Safety is a major hurdle for humanoid robots as well. A single high-profile incident could spark a public backlash, and China will likely consider how to quickly roll out this technology without moving too quickly. As the industry matures, more regulations are expected.
Given the lack of data, Zhao believes demand for humanoids will first grow in somewhat contained workplaces.
“Early momentum will likely be in industrial manufacturing, warehouse logistics, and retail, where tasks are repetitive, hours are long, and processes are straightforward — creating real demand and ideal conditions for humanoid robots to deliver value at scale,” he said.
Other players in the Asia-Pacific region
The development of humanoid robots is not a race between two countries. Japan’s robotics ecosystem — from startups to semiconductor heavyweights — is targeting mass production of robots by 2027. Japan, which has long been a leader with projects like Honda’s Asimo, Murata Manufacturing’s Murata Boy, and SoftBank Robotics’ Pepper, relies on precision and advanced control. One area unique to this nation is the increasing use of humanoid robots in elderly care.
James Rennie, CEO of Coral Capital, which invests in technology companies in Japan, believes Tokyo will continue to thrive in the humanoid robotics industry. “There are three factors likely to drive adoption of robots in Japan. The first is labor shortages and a desire to rely less on mass immigration. The second is the widespread cultural view of robots as our friends – more Doraemon vs. Terminator. The third is that Japan already dominates many parts of the robotics supply chain.”

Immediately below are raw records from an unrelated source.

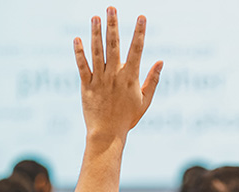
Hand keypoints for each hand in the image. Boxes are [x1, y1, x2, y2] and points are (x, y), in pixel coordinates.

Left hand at [73, 7, 162, 139]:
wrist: (108, 133)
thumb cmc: (128, 118)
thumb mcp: (145, 100)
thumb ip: (153, 80)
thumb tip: (161, 62)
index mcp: (131, 78)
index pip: (137, 50)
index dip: (139, 32)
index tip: (142, 17)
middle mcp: (115, 75)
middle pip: (114, 45)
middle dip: (113, 25)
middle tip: (111, 8)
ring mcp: (99, 79)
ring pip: (97, 52)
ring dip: (95, 33)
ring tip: (95, 17)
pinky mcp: (86, 85)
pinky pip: (82, 66)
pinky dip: (79, 52)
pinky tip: (77, 38)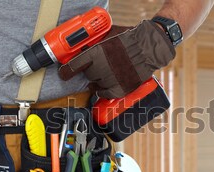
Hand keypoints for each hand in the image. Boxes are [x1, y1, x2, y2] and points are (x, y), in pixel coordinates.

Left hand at [59, 21, 175, 98]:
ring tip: (108, 72)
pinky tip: (108, 84)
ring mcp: (112, 80)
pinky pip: (106, 93)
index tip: (63, 74)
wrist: (149, 47)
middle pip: (87, 74)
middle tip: (99, 65)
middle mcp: (102, 68)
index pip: (73, 67)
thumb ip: (93, 42)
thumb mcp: (107, 34)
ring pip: (96, 84)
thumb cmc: (129, 38)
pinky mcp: (121, 89)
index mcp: (97, 53)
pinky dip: (105, 90)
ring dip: (99, 80)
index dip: (66, 72)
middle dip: (91, 70)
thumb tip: (80, 48)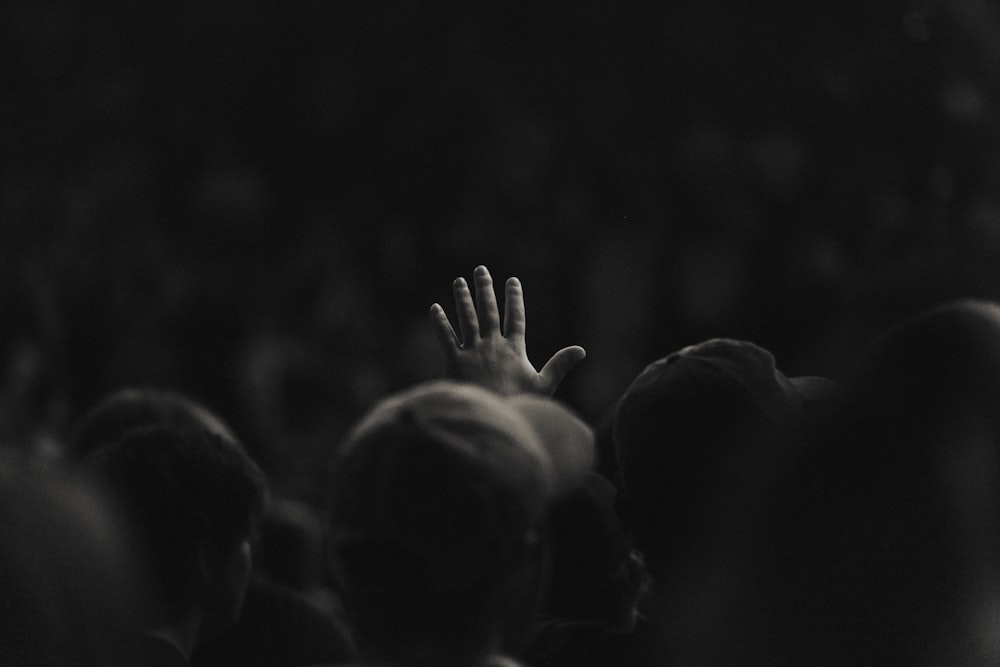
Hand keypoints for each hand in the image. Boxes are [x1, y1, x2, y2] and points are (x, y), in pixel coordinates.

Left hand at [430, 265, 585, 395]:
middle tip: (480, 270)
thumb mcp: (544, 385)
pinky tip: (435, 308)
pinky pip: (445, 337)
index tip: (512, 281)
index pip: (516, 317)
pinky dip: (440, 323)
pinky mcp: (455, 362)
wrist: (493, 419)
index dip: (514, 298)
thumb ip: (560, 365)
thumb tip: (582, 350)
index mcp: (514, 348)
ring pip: (467, 318)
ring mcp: (473, 352)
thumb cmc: (520, 404)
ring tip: (459, 281)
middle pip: (488, 310)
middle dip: (485, 288)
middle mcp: (493, 345)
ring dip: (462, 299)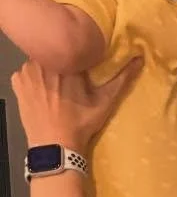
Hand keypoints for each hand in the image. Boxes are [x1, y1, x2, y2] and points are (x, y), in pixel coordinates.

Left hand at [10, 57, 141, 153]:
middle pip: (55, 56)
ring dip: (47, 71)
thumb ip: (121, 79)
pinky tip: (41, 94)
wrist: (55, 144)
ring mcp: (27, 71)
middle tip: (70, 84)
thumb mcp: (105, 101)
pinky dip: (33, 80)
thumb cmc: (81, 123)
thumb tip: (139, 59)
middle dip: (62, 65)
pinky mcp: (16, 81)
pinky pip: (25, 73)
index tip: (84, 73)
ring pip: (39, 63)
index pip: (73, 51)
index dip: (79, 61)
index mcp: (67, 62)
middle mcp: (43, 61)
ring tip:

Hyundai Motor’s Boston Dynamics unit has introduced a new Atlas Humanoid for factory use by 2028, with plans to produce up to 30,000 units annually in the United States as part of its push into artificial intelligence-driven robots.
However, for China, government policy, industrial strategy, labor shortages, and private capital are all converging to drive the country’s humanoid robotics momentum.
“Chinese leadership is best understood as a broad speed advantage,” Zhao said. “The ecosystem here compresses the entire cycle — R&D, supply chain, manufacturing, integration, and customer deployment — into a very tight loop. This means that human-powered companies can go from prototype to real-world deployment faster, learn from real operations, and iterate at a pace that is difficult to match elsewhere.”